- Film poster
- Directed by: Martha Coolidge
- Written by: Martha Coolidge
- Produced by: Martha Coolidge
- Starring: Michelle Manenti; Jim Carrington; Anne Mundstuk;
- Cinematography: Don Lenzer; Fred Murphy;
- Edited by: Suzanne Pettit; Martha Coolidge;
- Music by: Tom Griffith
- Production company: Coolidge Productions
- Distributed by: Films Inc.
- Release date: March 31, 1976 (New York City);
- Running time: 83 minutes
- Country: United States
- Language: English

= Not a Pretty Picture =

1976 film by Martha Coolidge

Not a Pretty Picture is a 1976 American docudrama film. The film was written, produced and directed by Martha Coolidge, marking her narrative feature film directorial debut, after years of working as a documentary filmmaker in the early to mid-1970s. The film recreates Coolidge's experience of being raped by an acquaintance when she was sixteen years old in 1962, then focuses on the aftermath.
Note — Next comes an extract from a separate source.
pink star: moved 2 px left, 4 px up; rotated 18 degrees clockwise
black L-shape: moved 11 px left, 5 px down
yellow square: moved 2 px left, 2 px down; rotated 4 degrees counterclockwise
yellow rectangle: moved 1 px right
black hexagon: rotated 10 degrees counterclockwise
The film first premiered in March 31, 1976 in New York City. It went on to screen at the 1976 Toronto International Film Festival, 1978 Sundance Film Festival (then known as Utah/US Film Festival) and in arthouse theaters. In 2022, the film was restored by the Academy Film Archive and The Film Foundation and was given a limited theatrical release.

==Plot==
The first part of the film shows a teenage Martha, played by an actor, hanging out with a group of friends and flirting with boys in a car. She then goes back to an apartment with the boys. Coolidge herself periodically breaks the fourth wall to question the actors about their approaches. She also interviews people she was close with at the time to get their recollections of how she acted.
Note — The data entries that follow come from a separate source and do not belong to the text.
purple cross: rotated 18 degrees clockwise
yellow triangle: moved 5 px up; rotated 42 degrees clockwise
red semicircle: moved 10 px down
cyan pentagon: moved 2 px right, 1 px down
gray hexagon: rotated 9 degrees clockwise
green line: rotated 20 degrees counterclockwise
Teenage Martha and her date, Curly, are in a room of the building where the floor is lined with mattresses. Two of their friends are off kissing in another room, while another is drunkenly stumbling around. Curly leads Martha through a hole in the wall to another space, where the assault unfolds. Coolidge the director is shown filming the scene. The camera abruptly cuts to the actors speaking with Coolidge about their choices in staging and acting out the scene. Coolidge and the actor that plays teen Martha share personal stories about rape. The actor playing Curly examines his own participation in a culture that objectifies women, recounting how he used to go to a local college to pick up "pigs," promiscuous girls he could sleep with.
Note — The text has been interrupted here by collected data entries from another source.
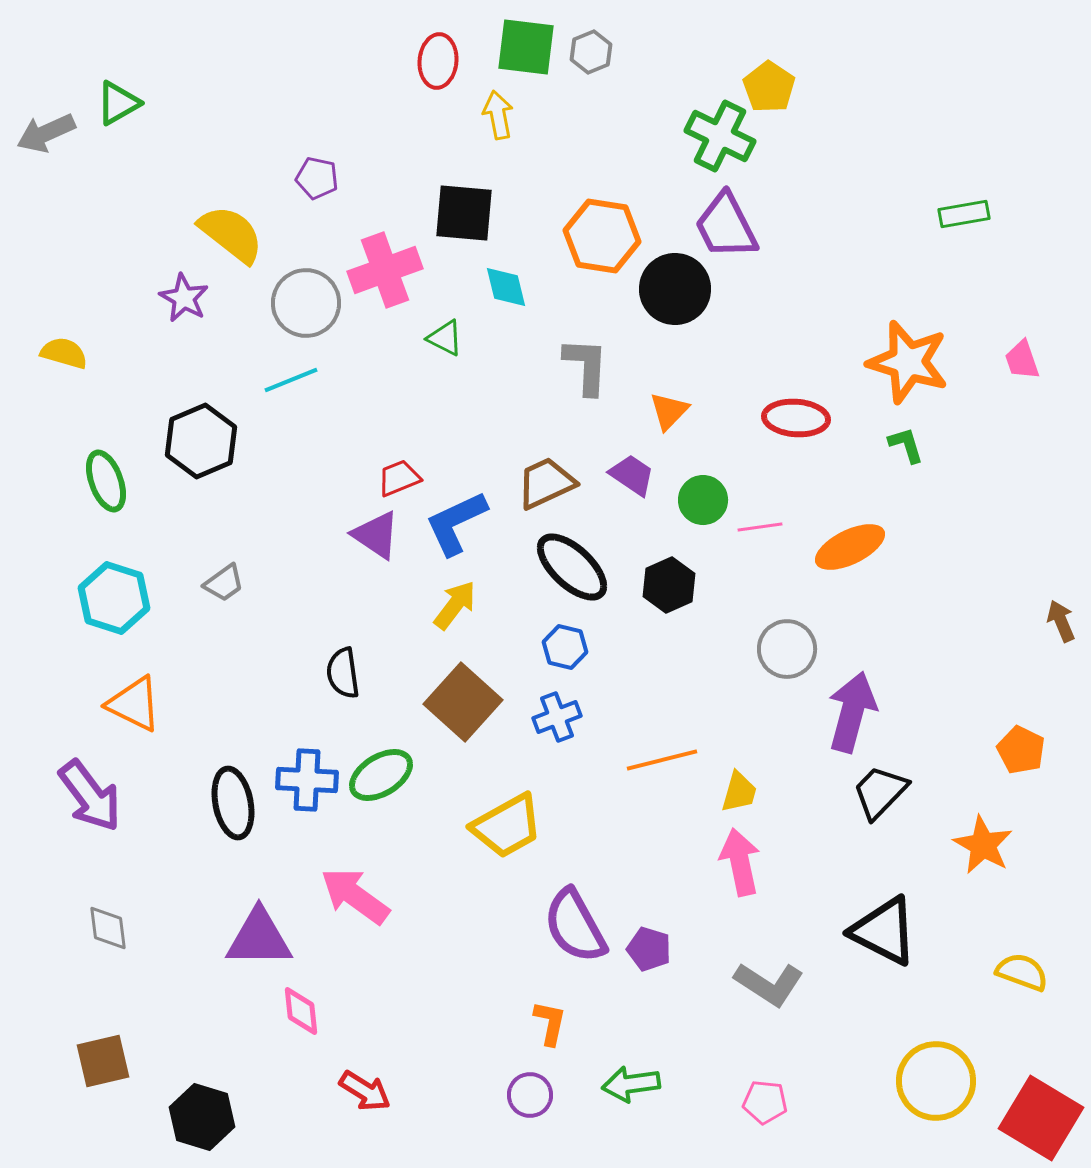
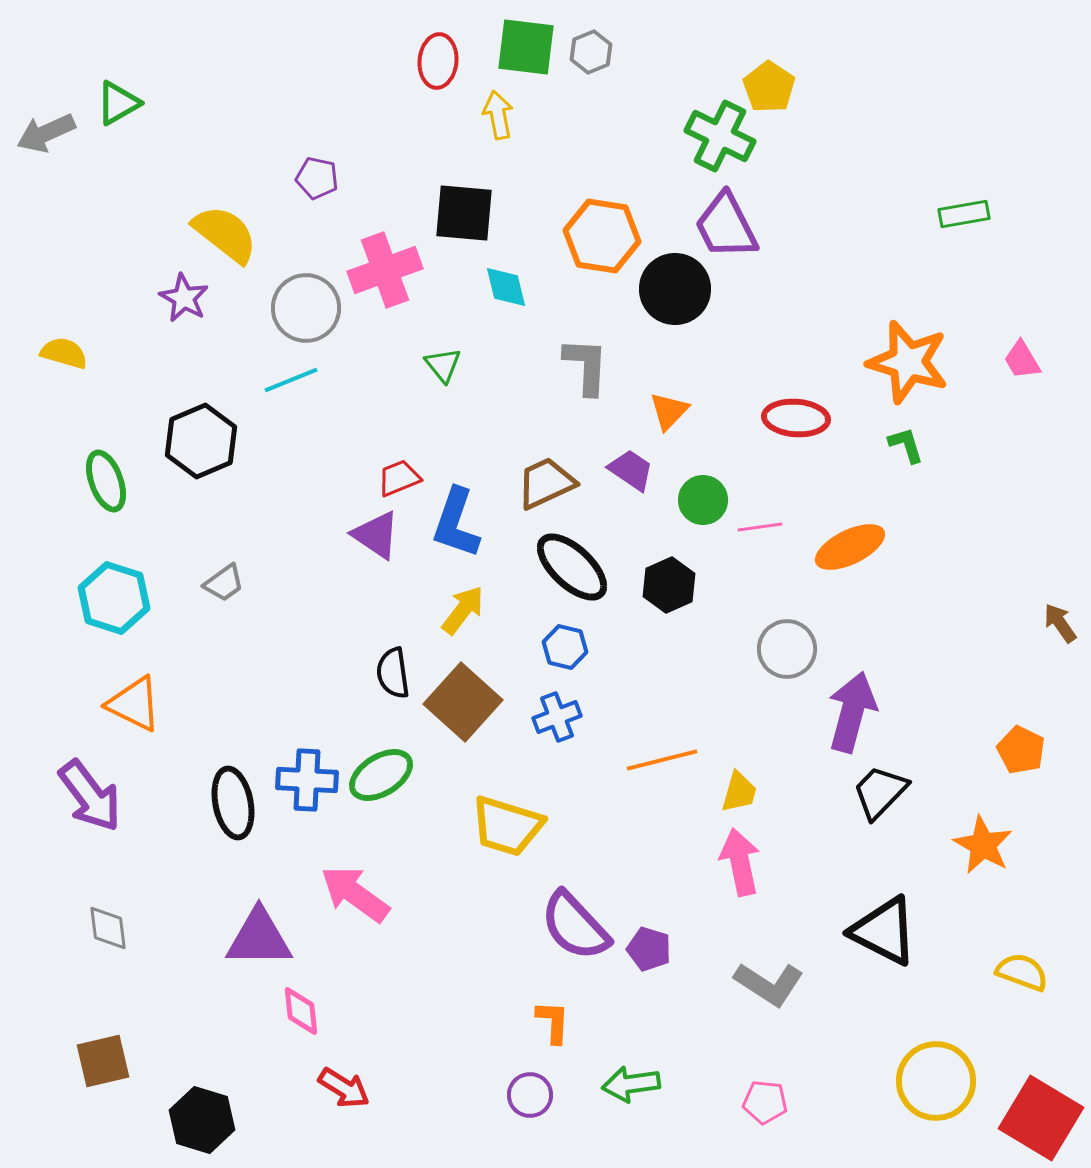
yellow semicircle at (231, 234): moved 6 px left
gray circle at (306, 303): moved 5 px down
green triangle at (445, 338): moved 2 px left, 27 px down; rotated 24 degrees clockwise
pink trapezoid at (1022, 360): rotated 12 degrees counterclockwise
purple trapezoid at (632, 475): moved 1 px left, 5 px up
blue L-shape at (456, 523): rotated 46 degrees counterclockwise
yellow arrow at (455, 605): moved 8 px right, 5 px down
brown arrow at (1061, 621): moved 1 px left, 2 px down; rotated 12 degrees counterclockwise
black semicircle at (343, 673): moved 50 px right
yellow trapezoid at (507, 826): rotated 46 degrees clockwise
pink arrow at (355, 896): moved 2 px up
purple semicircle at (575, 926): rotated 14 degrees counterclockwise
orange L-shape at (550, 1023): moved 3 px right, 1 px up; rotated 9 degrees counterclockwise
red arrow at (365, 1091): moved 21 px left, 3 px up
black hexagon at (202, 1117): moved 3 px down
The aftermath of the assault involves teenage Martha opening up to and bonding with her roommate Anne, who is played by Coolidge's real-life former roommate Anne Mundstuk. Anne tries to offer a safe space for teen Martha's trauma.

==Cast==
- Michele Manenti as Martha at 16
- Jim Carrington as Curly
- Anne Mundstuk as herself
- Reed Birney as Fred
- John Fedinatz as West Virginia
- Diana Gold as Jane
- Stephen Laurier as Brian
- Lillah McCarthy as Nancy
- Janet Morrison as Bunny
- Melissa Murdock as Leah
- Hal Studer as Cullen
- Amy Wright as Cindy

== Legacy ==
Director Francis Ford Coppola was impressed by the film and invited Coolidge to work with his production company American Zoetrope, which eventually led to Coolidge directing her studio feature film, Valley Girl.

The film screened in 16mm at the New York's Anthology Film Archives in 2018. Writing about the film for The Village Voice, filmmaker April Wolfe said, "What’s most unnerving about this four-decade-old film is how little has changed in the time since. We are still learning the same lessons Coolidge was trying to impart so long ago — nothing is different." She noted, "In other movies from the Seventies and Eighties, women were employing similar hybrid forms as a means to share their marginalized experiences with a certain amount of distance for the sake of their psyches. Michelle Citron's Daughter Rite (1980), Kay Armatage's Striptease (1980), and Marilú Mallet's Unfinished Diary (1982) all fall into this category." The film has been described as an influence on Jennifer Fox's 2018 film The Tale. In 2020, Richard Brody of The New Yorker included Not a Pretty Picture in his list of the Sixty-Two Best Documentaries of All Time.

In 2022, The Academy Film Archive in partnership with Martin Scorsese's Film Foundation restored Not a Pretty Picture, with funding provided by the George Lucas Family Foundation. The restoration premiered on December 8, 2022, at the Academy Museum in Hollywood. In 2023, Not a Pretty Picture screened at Berlinale, selected by Céline Sciamma.

In August 2024, the film was released on Blu-ray and DVD by the Criterion Collection.